_WORK INSTRUCTIONS_
Return exactly those lines of the material that fall between the line with "left shoulder: (249, 398)" and the final line, both included.

-- RECORDED INFORMATION follows --

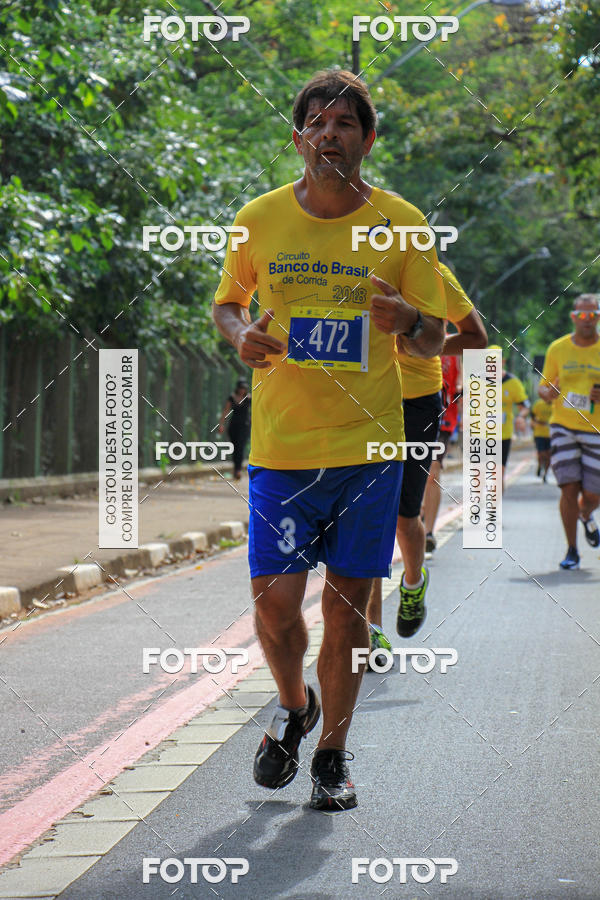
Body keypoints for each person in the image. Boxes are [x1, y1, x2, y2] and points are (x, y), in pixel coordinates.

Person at [212, 70, 446, 811]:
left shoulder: (403, 224)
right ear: (299, 136)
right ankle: (294, 703)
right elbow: (226, 304)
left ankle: (332, 758)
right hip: (282, 451)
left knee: (346, 612)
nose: (331, 133)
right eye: (317, 121)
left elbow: (436, 336)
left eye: (346, 123)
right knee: (276, 606)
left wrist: (408, 321)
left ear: (367, 140)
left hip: (368, 452)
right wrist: (240, 334)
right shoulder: (258, 218)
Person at [366, 262, 486, 662]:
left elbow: (476, 338)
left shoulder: (434, 273)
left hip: (415, 402)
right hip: (359, 401)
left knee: (403, 516)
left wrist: (425, 340)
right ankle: (371, 629)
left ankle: (413, 583)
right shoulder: (344, 263)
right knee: (364, 516)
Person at [538, 293, 600, 570]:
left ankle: (585, 514)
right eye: (581, 315)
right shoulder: (558, 349)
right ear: (573, 317)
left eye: (592, 315)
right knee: (568, 486)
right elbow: (543, 388)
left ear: (598, 317)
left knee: (593, 494)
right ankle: (572, 550)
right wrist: (548, 392)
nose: (586, 320)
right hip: (562, 425)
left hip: (596, 429)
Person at [422, 351, 461, 554]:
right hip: (411, 414)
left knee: (433, 471)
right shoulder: (407, 334)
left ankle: (428, 533)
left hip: (443, 419)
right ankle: (418, 509)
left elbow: (463, 381)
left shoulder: (453, 347)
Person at [489, 346, 529, 491]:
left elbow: (524, 406)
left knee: (498, 474)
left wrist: (521, 417)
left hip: (502, 435)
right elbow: (464, 401)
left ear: (502, 362)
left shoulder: (513, 383)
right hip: (478, 434)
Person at [218, 379, 251, 479]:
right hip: (233, 426)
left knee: (240, 447)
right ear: (237, 388)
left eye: (244, 388)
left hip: (245, 426)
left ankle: (238, 470)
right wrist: (221, 424)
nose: (242, 390)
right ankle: (236, 468)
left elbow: (256, 411)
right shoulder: (232, 397)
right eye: (241, 388)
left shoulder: (249, 398)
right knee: (235, 448)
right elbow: (225, 410)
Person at [530, 396, 552, 481]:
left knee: (549, 456)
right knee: (541, 454)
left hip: (551, 435)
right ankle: (540, 465)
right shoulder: (539, 404)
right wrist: (536, 422)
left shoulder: (556, 405)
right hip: (539, 433)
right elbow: (532, 415)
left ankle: (545, 474)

-- RECORDED INFORMATION concluded --

_TASK OUTPUT_
left shoulder: (249, 398)
right knee: (235, 448)
right elbow: (225, 410)
Person at [530, 396, 552, 481]:
left knee: (549, 456)
right knee: (541, 454)
left hip: (551, 435)
right ankle: (540, 465)
right shoulder: (539, 404)
right wrist: (536, 422)
left shoulder: (556, 405)
right hip: (539, 433)
right elbow: (532, 415)
left ankle: (545, 474)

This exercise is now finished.